__Text provided__:
********************

Last week saw a substantial set of cost reductions in the pages of the Federal Register. The most notable rule of the week came from the Department of Interior (DOI). That action, seeking to revise an Obama-era rulemaking on off-shore oil and gas drilling, is the most significant deregulatory final rule of 2019 thus far. Between both proposed and final rules last week, agencies published $1.7 billion in total net cost savings and added 376,682 hours of paperwork.


  • New Proposed Rules: 52
  • New Final Rules: 55
  • 2019 Total Pages: 22,647
  • 2019 Final Rule Costs: $6.5 Billion
  • 2019 Proposed Rule Costs: $5 Billion


The DOI rule regarding “Blowout Preventer Systems and Well Control Revisions” contributed the bulk of last week’s savings under the fiscal year (FY) 2019 regulatory budget established by Executive Order (EO) 13,771. The rule “revises requirements for well design, well control, casing, cementing, real-time monitoring (RTM), and subsea containment,” in light of changes made under a 2016 rule. DOI estimates that this revision could yield roughly $1.5 billion in total (undiscounted) cost reductions. While the agency has been relatively quiet on the regulatory budget front, it now stands well-positioned to exceed its FY 2019 goal of $793.6 million in cost savings.

Another notable deregulatory measure from last week came from the Department of Labor (DOL). Its rule regarding “Standards Improvement Project” covers a variety of workplace standards reforms. DOL estimates that these changes could provided more than $6 million in annualized cost savings. This rule marks the fourth iteration of a regulatory review process that dates back to the Clinton Administration.

So far in FY 2019 (which began on October 1, 2018), there have been 48 deregulatory actions (per the rubric created by EO 13,771 and the administration’s subsequent guidance document) against 20 rules that increase costs and fall under the EO’s reach. Combined, these actions yield quantified net costs of roughly $7.4 billion. This total, however, includes the caveat regarding the baseline in the Department of Agriculture’s “National Bioengineered Food Disclosure Standard.” If one considers that rule to be deregulatory, the administration-wide net total is approximately $761 million in net costs. The administration’s cumulative savings goal for FY 2019 is approximately $18 billion.

********************

__Given data__:

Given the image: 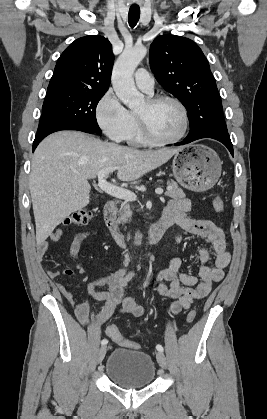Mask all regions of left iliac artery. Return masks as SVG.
Wrapping results in <instances>:
<instances>
[{
  "label": "left iliac artery",
  "mask_w": 267,
  "mask_h": 419,
  "mask_svg": "<svg viewBox=\"0 0 267 419\" xmlns=\"http://www.w3.org/2000/svg\"><path fill=\"white\" fill-rule=\"evenodd\" d=\"M156 349H157L158 351H160V352H163V351H164L163 346H162V345H160V344H158V345L156 346Z\"/></svg>",
  "instance_id": "left-iliac-artery-1"
}]
</instances>
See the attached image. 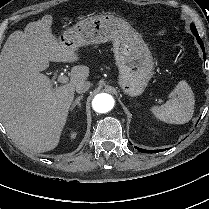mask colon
<instances>
[{"mask_svg":"<svg viewBox=\"0 0 209 209\" xmlns=\"http://www.w3.org/2000/svg\"><path fill=\"white\" fill-rule=\"evenodd\" d=\"M166 33V31L164 29H160L159 30V34L160 35H164ZM169 45H171V43H169Z\"/></svg>","mask_w":209,"mask_h":209,"instance_id":"obj_1","label":"colon"}]
</instances>
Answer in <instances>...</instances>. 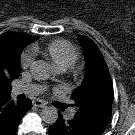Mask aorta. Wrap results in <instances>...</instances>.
Instances as JSON below:
<instances>
[{
  "mask_svg": "<svg viewBox=\"0 0 135 135\" xmlns=\"http://www.w3.org/2000/svg\"><path fill=\"white\" fill-rule=\"evenodd\" d=\"M30 71L34 79L36 80H47L53 74L51 66L43 61H34L30 66ZM41 118L47 124H54L58 119V111L54 107H45L41 111Z\"/></svg>",
  "mask_w": 135,
  "mask_h": 135,
  "instance_id": "aorta-1",
  "label": "aorta"
}]
</instances>
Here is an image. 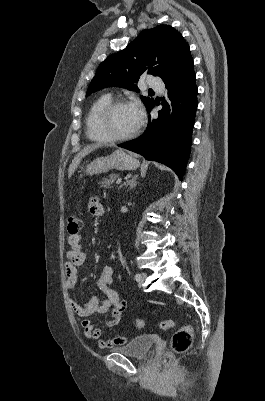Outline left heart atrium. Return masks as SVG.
<instances>
[{
    "label": "left heart atrium",
    "mask_w": 265,
    "mask_h": 401,
    "mask_svg": "<svg viewBox=\"0 0 265 401\" xmlns=\"http://www.w3.org/2000/svg\"><path fill=\"white\" fill-rule=\"evenodd\" d=\"M132 111L134 115L136 116L137 122H139L141 115H142V108L139 103H134L131 105Z\"/></svg>",
    "instance_id": "left-heart-atrium-1"
}]
</instances>
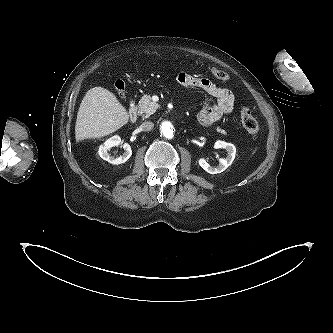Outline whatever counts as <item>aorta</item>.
Returning a JSON list of instances; mask_svg holds the SVG:
<instances>
[{
  "instance_id": "762f6f07",
  "label": "aorta",
  "mask_w": 333,
  "mask_h": 333,
  "mask_svg": "<svg viewBox=\"0 0 333 333\" xmlns=\"http://www.w3.org/2000/svg\"><path fill=\"white\" fill-rule=\"evenodd\" d=\"M161 132L166 138L173 137V126L170 122H163L161 125Z\"/></svg>"
}]
</instances>
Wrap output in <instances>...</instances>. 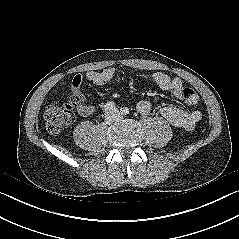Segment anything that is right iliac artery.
<instances>
[{"instance_id":"obj_1","label":"right iliac artery","mask_w":239,"mask_h":239,"mask_svg":"<svg viewBox=\"0 0 239 239\" xmlns=\"http://www.w3.org/2000/svg\"><path fill=\"white\" fill-rule=\"evenodd\" d=\"M114 107H115V103L114 102H108V103H106V105H104L103 112L108 113Z\"/></svg>"}]
</instances>
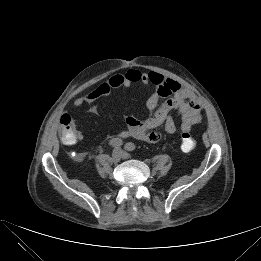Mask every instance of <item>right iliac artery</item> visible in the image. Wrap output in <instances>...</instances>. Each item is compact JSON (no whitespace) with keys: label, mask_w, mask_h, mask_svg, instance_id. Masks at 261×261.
I'll return each mask as SVG.
<instances>
[{"label":"right iliac artery","mask_w":261,"mask_h":261,"mask_svg":"<svg viewBox=\"0 0 261 261\" xmlns=\"http://www.w3.org/2000/svg\"><path fill=\"white\" fill-rule=\"evenodd\" d=\"M109 145L114 148H118L123 145V141L119 138H113L109 141Z\"/></svg>","instance_id":"right-iliac-artery-1"}]
</instances>
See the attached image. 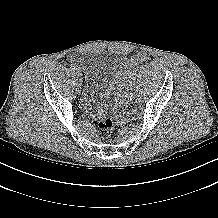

********************

__Your tasks__:
- a) Write out the regulatory report from "The DOI rule" up to and including "in cost savings.", replacing "regulatory budget" with "deregulatory budget" throughout.
- b) Extend the regulatory report with new prose that picks up after its last sentence.
The rows bear no relation to the regulatory report.

__Solved tasks__:
- a)
The DOI rule regarding “Blowout Preventer Systems and Well Control Revisions” contributed the bulk of last week’s savings under the fiscal year (FY) 2019 deregulatory budget established by Executive Order (EO) 13,771. The rule “revises requirements for well design, well control, casing, cementing, real-time monitoring (RTM), and subsea containment,” in light of changes made under a 2016 rule. DOI estimates that this revision could yield roughly $1.5 billion in total (undiscounted) cost reductions. While the agency has been relatively quiet on the deregulatory budget front, it now stands well-positioned to exceed its FY 2019 goal of $793.6 million in cost savings.

- b)
One can describe “regulatory policy” in many ways: mundane, opaque, monotonous, complex, legalistic. The list goes on. In order to help provide a clearer and more straight-forward view into this world, the American Action Forum (AAF) will seek to provide a brief illustration of a notable regulatory trend we have identified in a given week. This week’s entry: The National Labor Relations Board’s (NLRB) advice memorandum pertaining to ride-sharing service, Uber Technologies, and its regulatory significance.

The NLRB is not a traditional regulatory agency in that most of its consequential actions are not regulations, per se. Instead, most policy is established through precedent-setting decisions on cases brought before the board, and through advice memoranda like the one pictured above.

That image is taken from the NLRB’s latest advice memorandum, publicly released this week, that dismissed charges claiming that Uber’s drivers are employees and not independent contractors. Uber has insisted from the outset of its service that its drivers are independent contractors, while others, including many of its drivers, argue otherwise. (For insight into the ramifications of this memorandum on the gig economy, be sure to read AAF President Douglas Holtz-Eakin’s recent Daily Dish.)

The memorandum, issued by the NLRB’s Office of General Counsel, has the regulatory effect of providing clarity to companies that are structured similarly to Uber. Though the memorandum applies specifically to the facts of Uber’s situation, other gig economy companies can now expect similar treatment through the remainder of the Trump Administration. The catch of setting policy in this way, however, is that a new administration (and new NLRB general counsel) could issue a new memorandum contradicting and overriding the one issued this week.


Since January 1, the federal government has published $11.4 billion in net costs (with $6.5 billion in finalized costs) and 25.5 million hours of net paperwork burden increases (with 24.9 million coming from final rules). Click here for the latest Reg Rodeo findings.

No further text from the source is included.